What you have to do =
Copy each line of the data that has "Adenocarcinoma" in it.

Dataset extract =
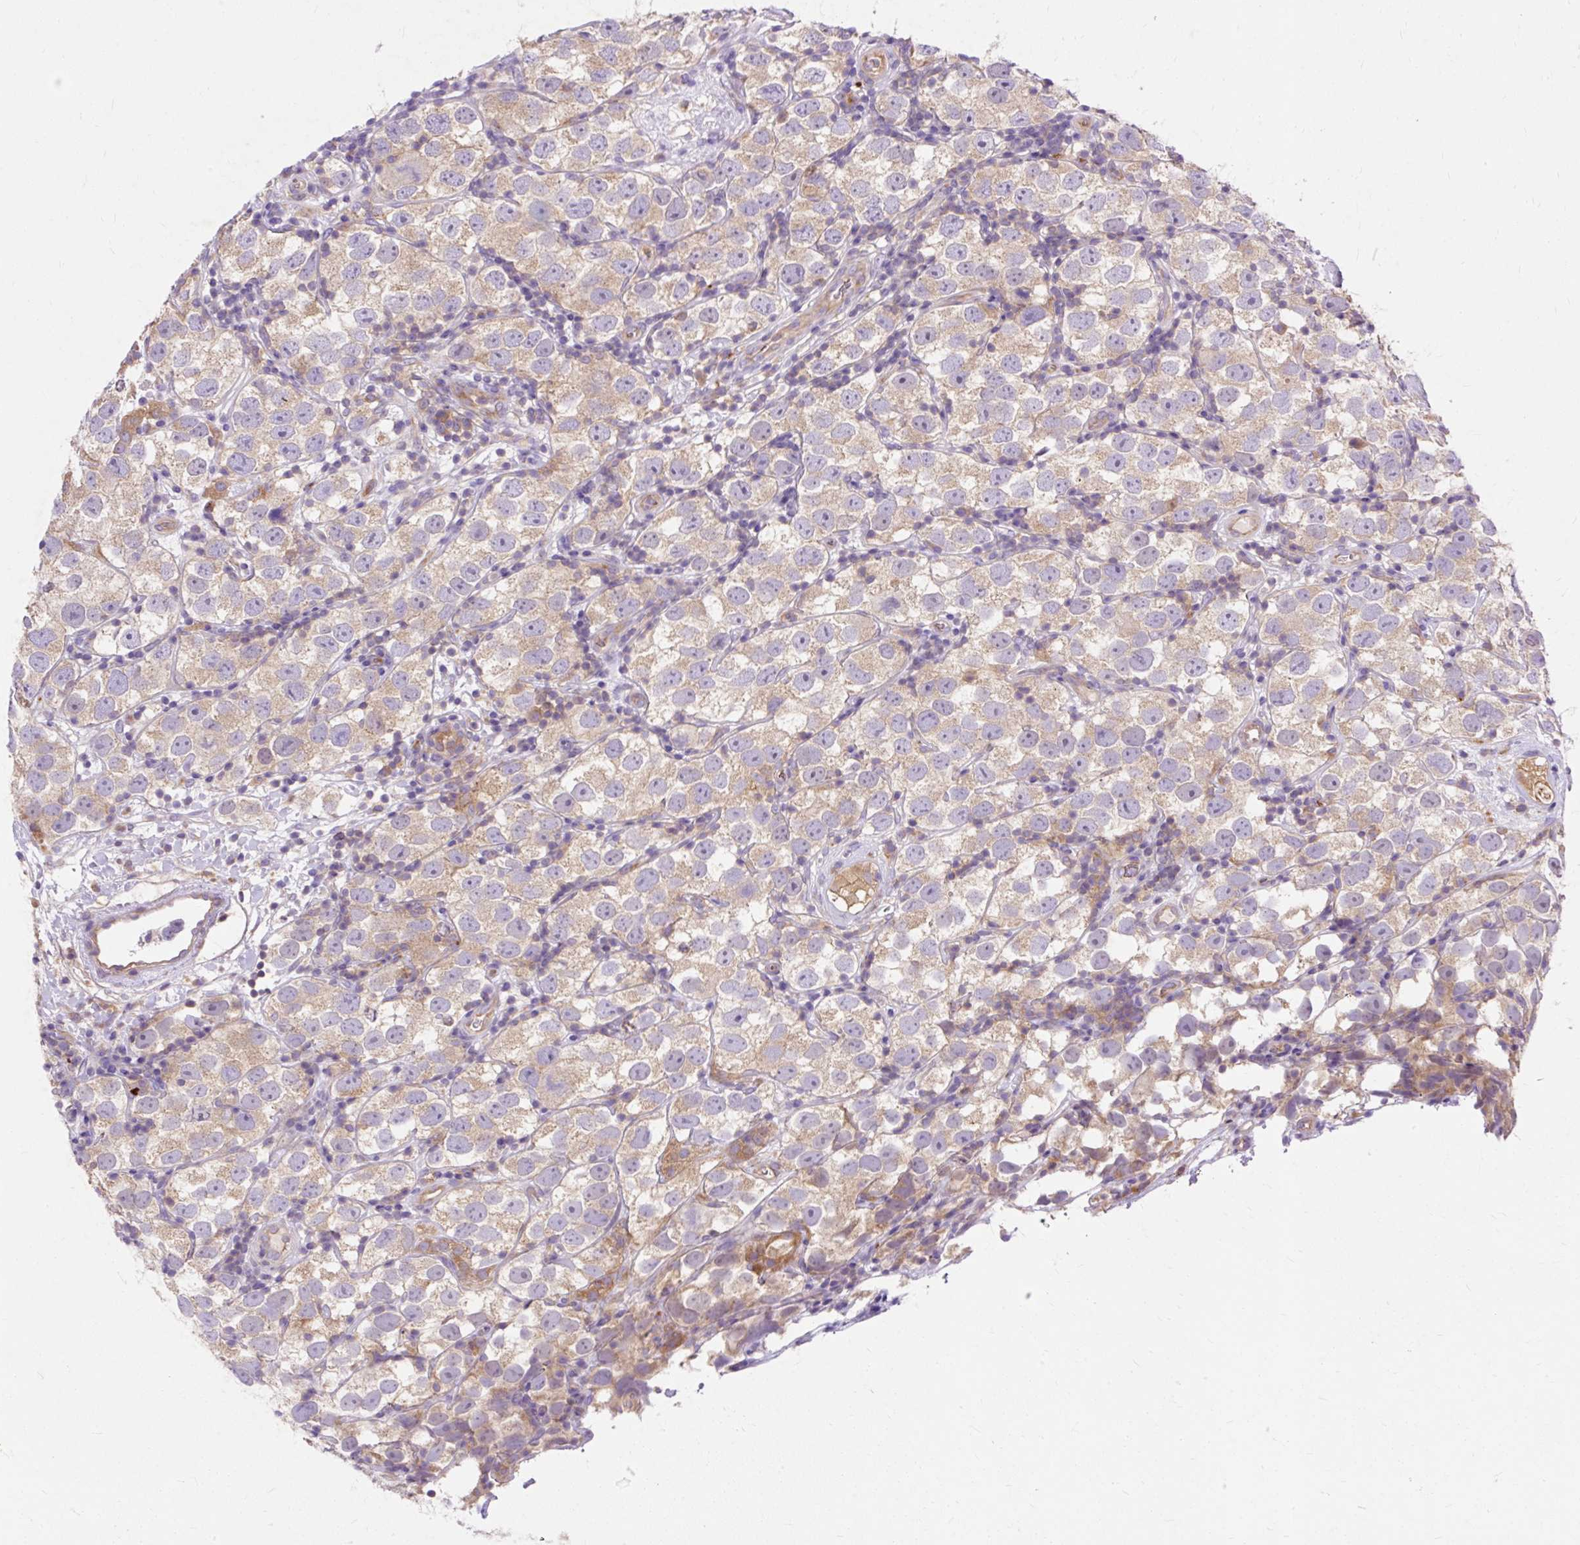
{"staining": {"intensity": "weak", "quantity": ">75%", "location": "cytoplasmic/membranous"}, "tissue": "testis cancer", "cell_type": "Tumor cells", "image_type": "cancer", "snomed": [{"axis": "morphology", "description": "Seminoma, NOS"}, {"axis": "topography", "description": "Testis"}], "caption": "Immunohistochemical staining of testis cancer exhibits weak cytoplasmic/membranous protein positivity in approximately >75% of tumor cells.", "gene": "OR4K15", "patient": {"sex": "male", "age": 26}}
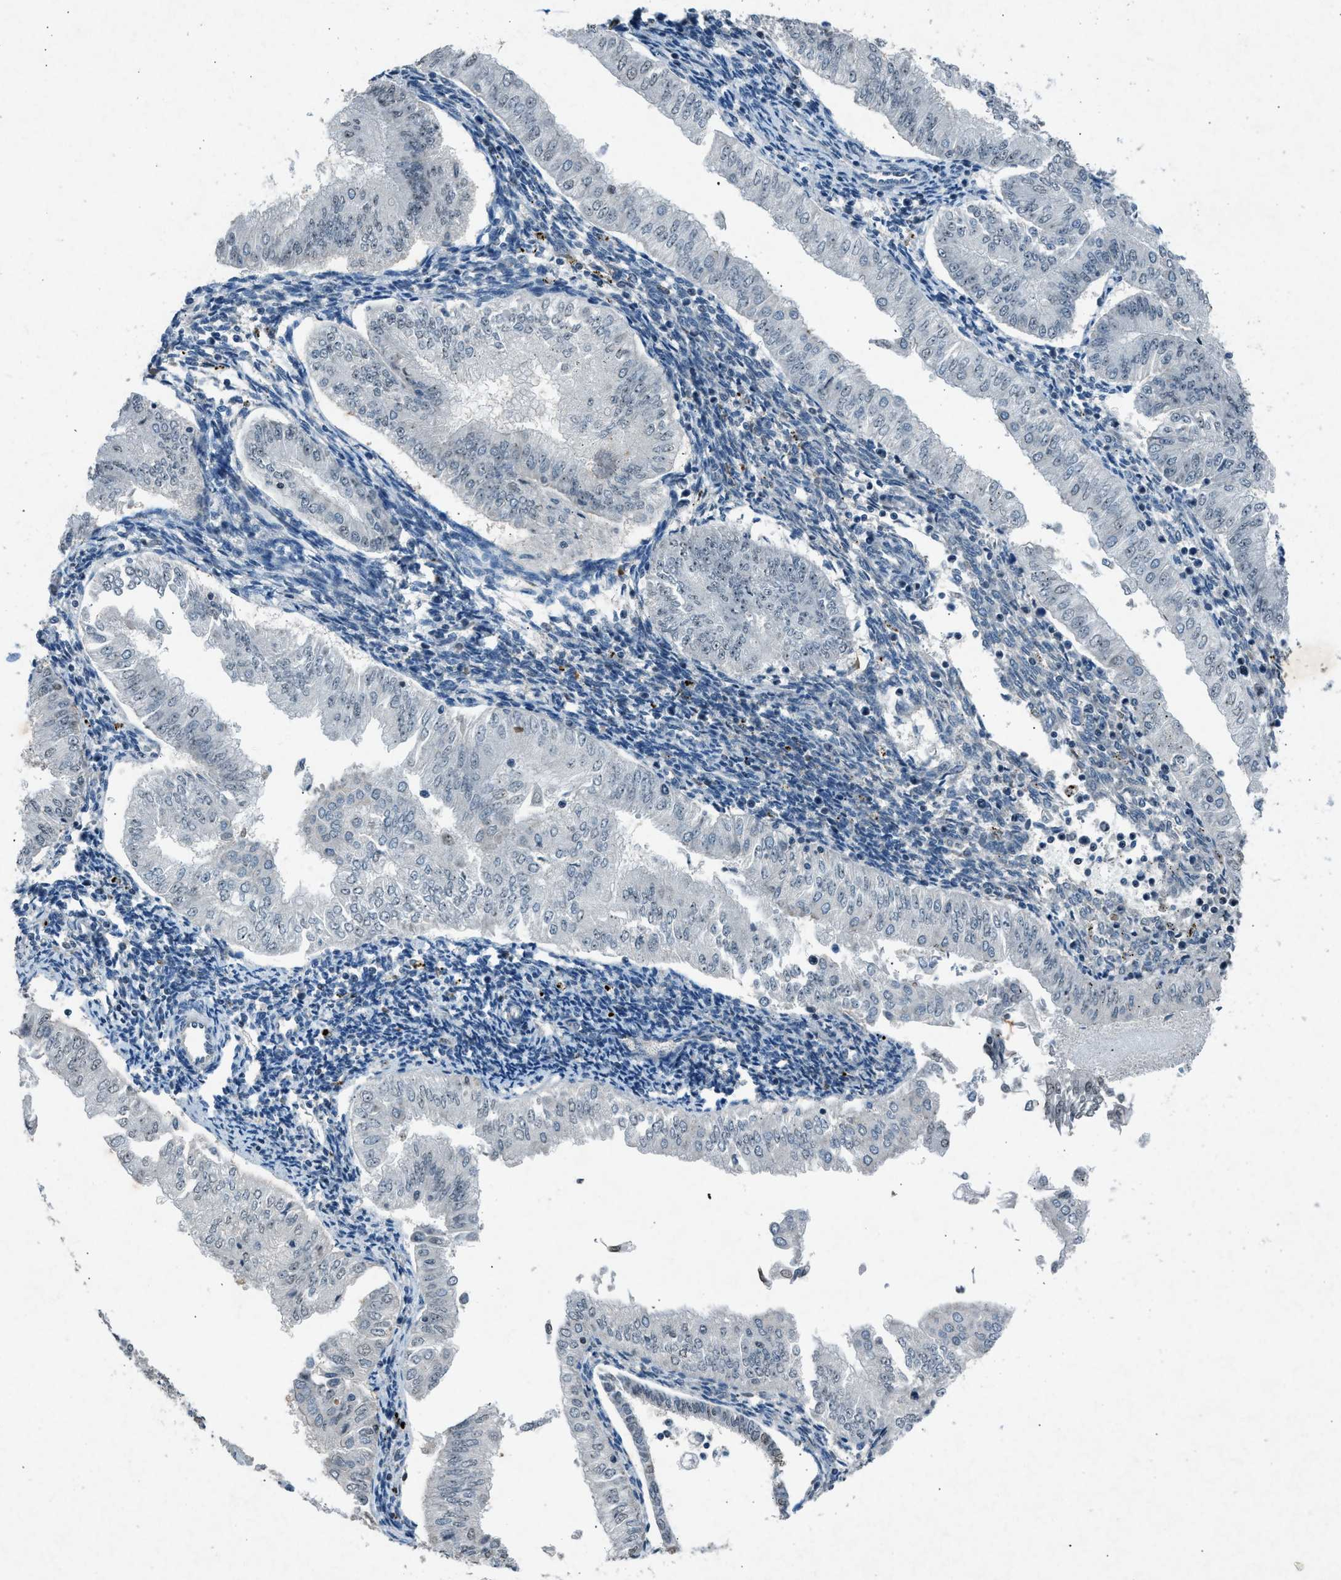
{"staining": {"intensity": "negative", "quantity": "none", "location": "none"}, "tissue": "endometrial cancer", "cell_type": "Tumor cells", "image_type": "cancer", "snomed": [{"axis": "morphology", "description": "Normal tissue, NOS"}, {"axis": "morphology", "description": "Adenocarcinoma, NOS"}, {"axis": "topography", "description": "Endometrium"}], "caption": "Histopathology image shows no significant protein expression in tumor cells of endometrial adenocarcinoma.", "gene": "ADCY1", "patient": {"sex": "female", "age": 53}}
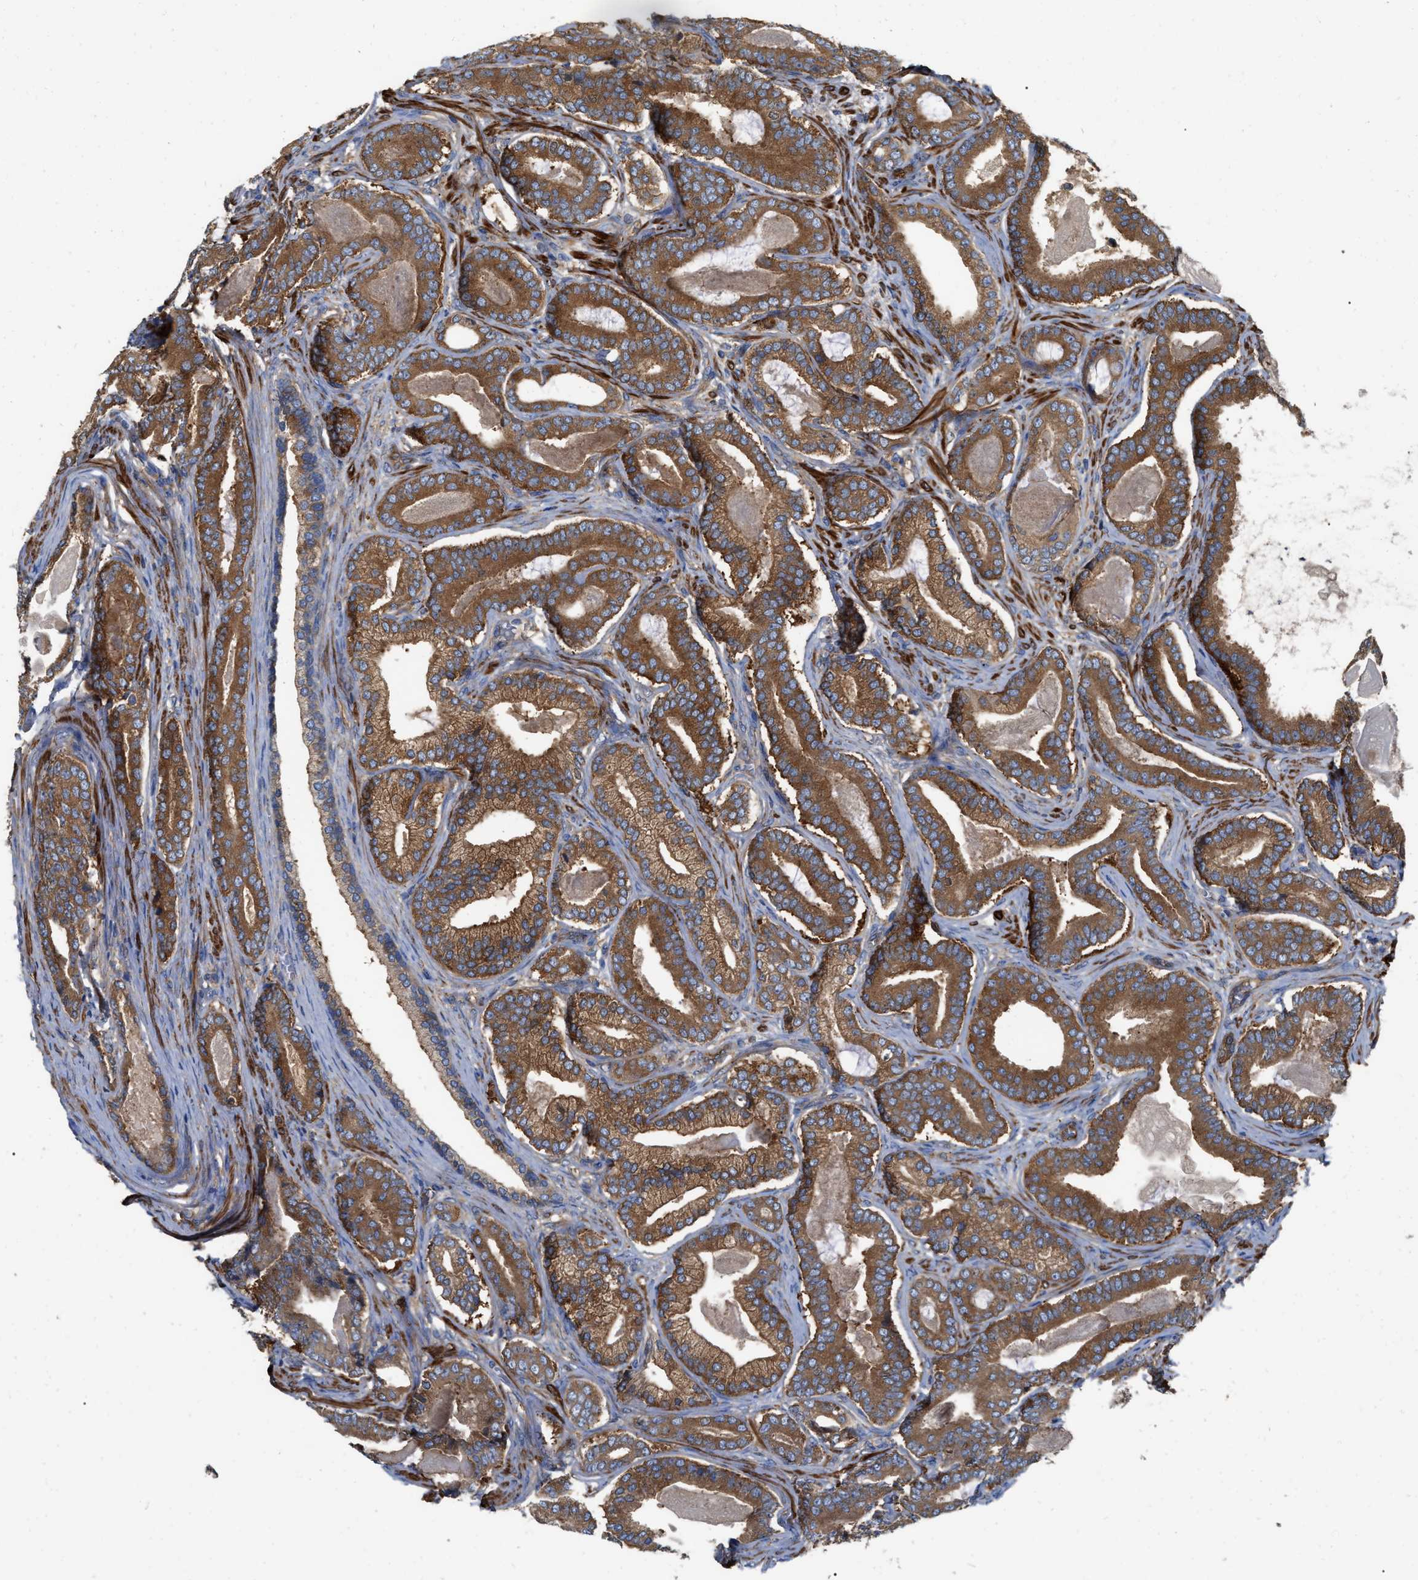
{"staining": {"intensity": "strong", "quantity": ">75%", "location": "cytoplasmic/membranous"}, "tissue": "prostate cancer", "cell_type": "Tumor cells", "image_type": "cancer", "snomed": [{"axis": "morphology", "description": "Adenocarcinoma, High grade"}, {"axis": "topography", "description": "Prostate"}], "caption": "Prostate cancer (high-grade adenocarcinoma) stained with a brown dye displays strong cytoplasmic/membranous positive expression in about >75% of tumor cells.", "gene": "RABEP1", "patient": {"sex": "male", "age": 60}}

Worked solution =
{"staining": {"intensity": "negative", "quantity": "none", "location": "none"}, "tissue": "endometrial cancer", "cell_type": "Tumor cells", "image_type": "cancer", "snomed": [{"axis": "morphology", "description": "Normal tissue, NOS"}, {"axis": "morphology", "description": "Adenocarcinoma, NOS"}, {"axis": "topography", "description": "Endometrium"}], "caption": "Histopathology image shows no significant protein expression in tumor cells of endometrial adenocarcinoma.", "gene": "ADCY1", "patient": {"sex": "female", "age": 53}}
{"staining": {"intensity": "strong", "quantity": ">75%", "location": "cytoplasmic/membranous"}, "tissue": "prostate cancer", "cell_type": "Tumor cells", "image_type": "cancer", "snomed": [{"axis": "morphology", "description": "Adenocarcinoma, High grade"}, {"axis": "topography", "description": "Prostate"}], "caption": "Prostate cancer (high-grade adenocarcinoma) stained with a brown dye displays strong cytoplasmic/membranous positive expression in about >75% of tumor cells.", "gene": "RABEP1", "patient": {"sex": "male", "age": 60}}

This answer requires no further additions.